Start of Block
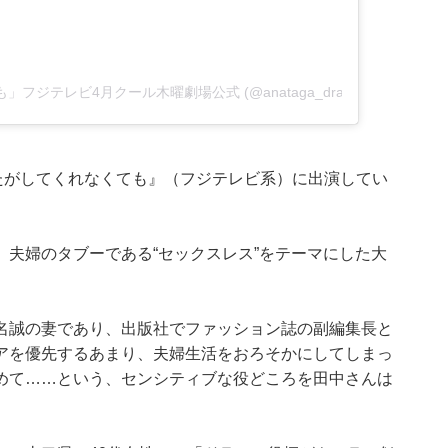
くても」フジテレビ4月クール木曜劇場公式 (@anataga_drama)
たがしてくれなくても』（フジテレビ系）に出演してい
夫婦のタブーである“セックスレス”をテーマにした大
名誠の妻であり、出版社でファッション誌の副編集長と
アを優先するあまり、夫婦生活をおろそかにしてしまっ
めて……という、センシティブな役どころを田中さんは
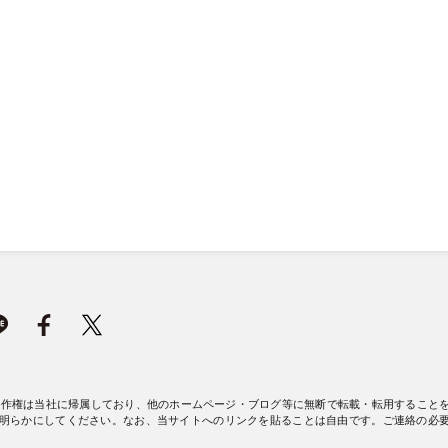
著作権は当社に帰属しており、他のホームページ・ブログ等に無断で転載・転用すること
明らかにしてください。なお、当サイトへのリンクを貼ることは自由です。ご連絡の必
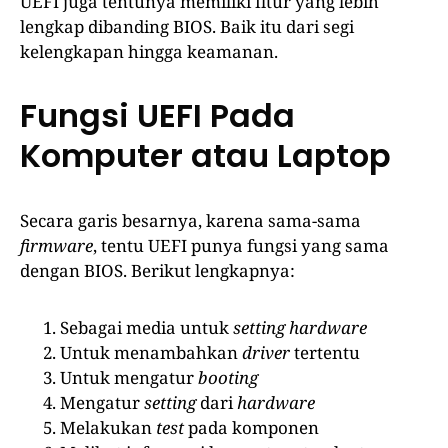
UEFI juga tentunya memiliki fitur yang lebih
lengkap dibanding BIOS. Baik itu dari segi
kelengkapan hingga keamanan.
Fungsi UEFI Pada
Komputer atau Laptop
Secara garis besarnya, karena sama-sama
firmware
, tentu UEFI punya fungsi yang sama
dengan BIOS. Berikut lengkapnya:
Sebagai media untuk
setting hardware
Untuk menambahkan
driver
tertentu
Untuk mengatur
booting
Mengatur
setting
dari
hardware
Melakukan
test
pada komponen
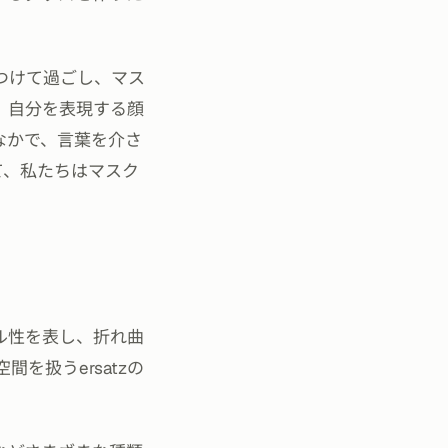
つけて過ごし、マス
、自分を表現する顔
なかで、言葉を介さ
して、私たちはマスク
タル性を表し、折れ曲
を扱うersatzの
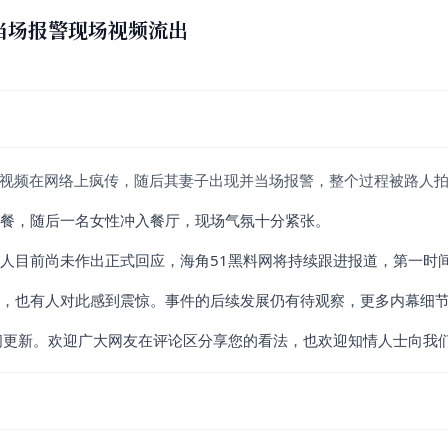
当场报警现场视频流出
的视频在网络上疯传，随后其妻子出现并当场报警，整个过程被路人
餐，随后一名女性冲入餐厅，现场气氛十分紧张。
人目前尚未作出正式回应，海角51黑料网将持续跟进报道，第一时
，也有人对此感到震惊。事件的后续发展仍有待观察，更多内幕细
间更新。欢迎广大网友在评论区分享您的看法，也欢迎知情人士向我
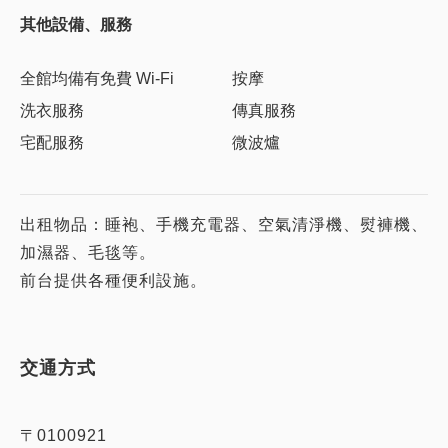
其他設備、服務
全館均備有免費 Wi-Fi
按摩
洗衣服務
傳真服務
宅配服務
微波爐
出租物品：睡袍、手機充電器、空氣清淨機、熨褲機、
加濕器、毛毯等。
前台提供各種便利設施。
交通方式
〒0100921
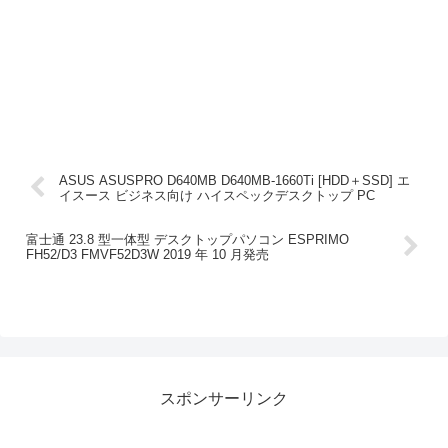
ASUS ASUSPRO D640MB D640MB-1660Ti [HDD＋SSD] エ
イスース ビジネス向け ハイスペックデスクトップ PC
富士通 23.8 型一体型 デスクトップパソコン ESPRIMO
FH52/D3 FMVF52D3W 2019 年 10 月発売
スポンサーリンク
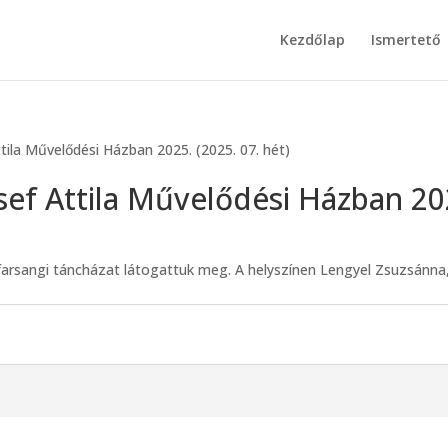
Kezdőlap
Ismertető
tila Művelődési Házban 2025. (2025. 07. hét)
zsef Attila Művelődési Házban 20
 farsangi táncházat látogattuk meg. A helyszínen Lengyel Zsuzsánna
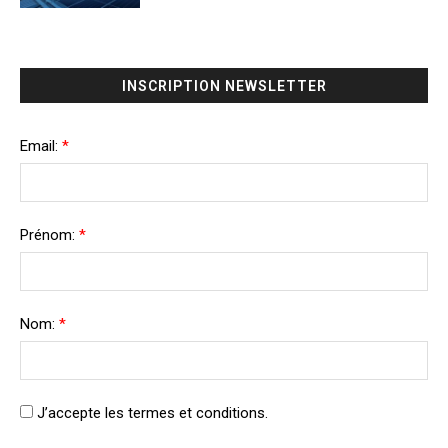
INSCRIPTION NEWSLETTER
Email:
*
Prénom:
*
Nom:
*
J’accepte les termes et conditions.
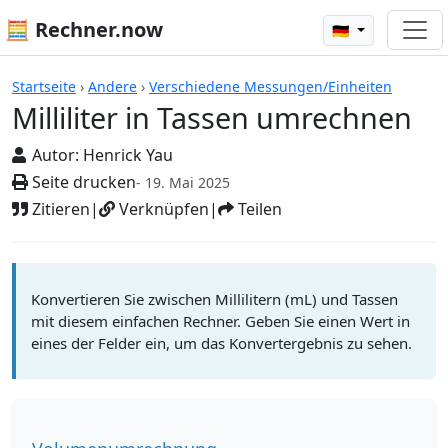
🧮 Rechner.now
🇩🇪
Rechner
Startseite
›
Andere
›
Verschiedene Messungen/Einheiten
Milliliter in Tassen umrechnen
Autor:
Henrick Yau
Seite drucken
- 19. Mai 2025
Zitieren
|
Verknüpfen
|
Teilen
Konvertieren Sie zwischen Millilitern (mL) und Tassen
mit diesem einfachen Rechner. Geben Sie einen Wert in
eines der Felder ein, um das Konvertergebnis zu sehen.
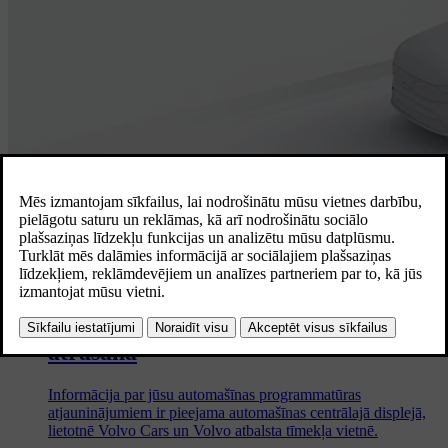
Programmatūras atjauninājumi
Programmatūras laidiena piezīmju
atrašana
Informācija par jūsu automašīnas programmatūras
atjauninājumiem ir pieejama automašīnas centrālajā displejā,
lietotnē Volvo Cars un Volvo atbalsta tīmekļa vietnē.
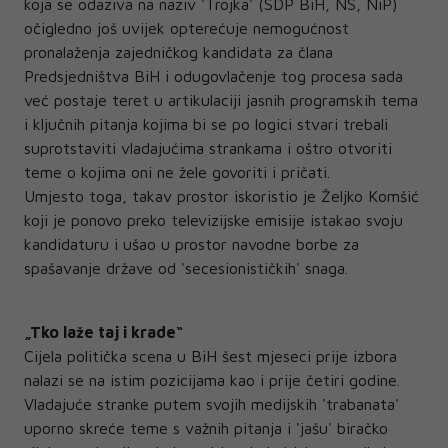
koja se odaziva na naziv 'Trojka' (SDP BiH, NS, NiP)
očigledno još uvijek opterećuje nemogućnost
pronalaženja zajedničkog kandidata za člana
Predsjedništva BiH i odugovlačenje tog procesa sada
već postaje teret u artikulaciji jasnih programskih tema
i ključnih pitanja kojima bi se po logici stvari trebali
suprotstaviti vladajućima strankama i oštro otvoriti
teme o kojima oni ne žele govoriti i pričati.
Umjesto toga, takav prostor iskoristio je Željko Komšić
koji je ponovo preko televizijske emisije istakao svoju
kandidaturu i ušao u prostor navodne borbe za
spašavanje države od 'secesionističkih' snaga.
„Tko laže taj i krade“
Cijela politička scena u BiH šest mjeseci prije izbora
nalazi se na istim pozicijama kao i prije četiri godine.
Vladajuće stranke putem svojih medijskih 'trabanata'
uporno skreće teme s važnih pitanja i 'jašu' biračko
End of Block
When you write out the data, keep every line exact and drop the pictures.

§ **YOUR SOLUTION**:
くても」フジテレビ4月クール木曜劇場公式 (@anataga_drama)
たがしてくれなくても』（フジテレビ系）に出演してい
夫婦のタブーである“セックスレス”をテーマにした大
名誠の妻であり、出版社でファッション誌の副編集長と
アを優先するあまり、夫婦生活をおろそかにしてしまっ
めて……という、センシティブな役どころを田中さんは
著作権は当社に帰属しており、他のホームページ・ブログ等に無断で転載・転用すること
明らかにしてください。なお、当サイトへのリンクを貼ることは自由です。ご連絡の必
UEFI juga tentunya memiliki fitur yang lebih
lengkap dibanding BIOS. Baik itu dari segi
kelengkapan hingga keamanan.
Fungsi UEFI Pada
Komputer atau Laptop
Secara garis besarnya, karena sama-sama
firmware
, tentu UEFI punya fungsi yang sama
dengan BIOS. Berikut lengkapnya:
Sebagai media untuk
setting hardware
Untuk menambahkan
driver
tertentu
Untuk mengatur
booting
Mengatur
setting
dari
hardware
Melakukan
test
pada komponen
つけて過ごし、マス
、自分を表現する顔
なかで、言葉を介さ
して、私たちはマスク
タル性を表し、折れ曲
を扱うersatzの
当场报警现场视频流出
的视频在网络上疯传，随后其妻子出现并当场报警，整个过程被路人
餐，随后一名女性冲入餐厅，现场气氛十分紧张。
人目前尚未作出正式回应，海角51黑料网将持续跟进报道，第一时
，也有人对此感到震惊。事件的后续发展仍有待观察，更多内幕细
间更新。欢迎广大网友在评论区分享您的看法，也欢迎知情人士向我
其他設備、服務
全館均備有免費 Wi-Fi
按摩
洗衣服務
傳真服務
宅配服務
微波爐
出租物品：睡袍、手機充電器、空氣清淨機、熨褲機、
加濕器、毛毯等。
前台提供各種便利設施。
交通方式
〒0100921
ASUS ASUSPRO D640MB D640MB-1660Ti [HDD＋SSD] エ
イスース ビジネス向け ハイスペックデスクトップ PC
富士通 23.8 型一体型 デスクトップパソコン ESPRIMO
FH52/D3 FMVF52D3W 2019 年 10 月発売
スポンサーリンク
Kezdőlap
Ismertető
tila Művelődési Házban 2025. (2025. 07. hét)
zsef Attila Művelődési Házban 20
 farsangi táncházat látogattuk meg. A helyszínen Lengyel Zsuzsánna
INSCRIPTION NEWSLETTER
Email:
*
Prénom:
*
Nom:
*
J’accepte les termes et conditions.
🧮 Rechner.now
🇩🇪
Rechner
Startseite
›
Andere
›
Verschiedene Messungen/Einheiten
Milliliter in Tassen umrechnen
Autor:
Henrick Yau
Seite drucken
- 19. Mai 2025
Zitieren
|
Verknüpfen
|
Teilen
Konvertieren Sie zwischen Millilitern (mL) und Tassen
mit diesem einfachen Rechner. Geben Sie einen Wert in
eines der Felder ein, um das Konvertergebnis zu sehen.
Programmatūras atjauninājumi
Programmatūras laidiena piezīmju
atrašana
Informācija par jūsu automašīnas programmatūras
atjauninājumiem ir pieejama automašīnas centrālajā displejā,
lietotnē Volvo Cars un Volvo atbalsta tīmekļa vietnē.
koja se odaziva na naziv 'Trojka' (SDP BiH, NS, NiP)
očigledno još uvijek opterećuje nemogućnost
pronalaženja zajedničkog kandidata za člana
Predsjedništva BiH i odugovlačenje tog procesa sada
već postaje teret u artikulaciji jasnih programskih tema
i ključnih pitanja kojima bi se po logici stvari trebali
suprotstaviti vladajućima strankama i oštro otvoriti
teme o kojima oni ne žele govoriti i pričati.
Umjesto toga, takav prostor iskoristio je Željko Komšić
koji je ponovo preko televizijske emisije istakao svoju
kandidaturu i ušao u prostor navodne borbe za
spašavanje države od 'secesionističkih' snaga.
„Tko laže taj i krade“
Cijela politička scena u BiH šest mjeseci prije izbora
nalazi se na istim pozicijama kao i prije četiri godine.
Vladajuće stranke putem svojih medijskih 'trabanata'
uporno skreće teme s važnih pitanja i 'jašu' biračko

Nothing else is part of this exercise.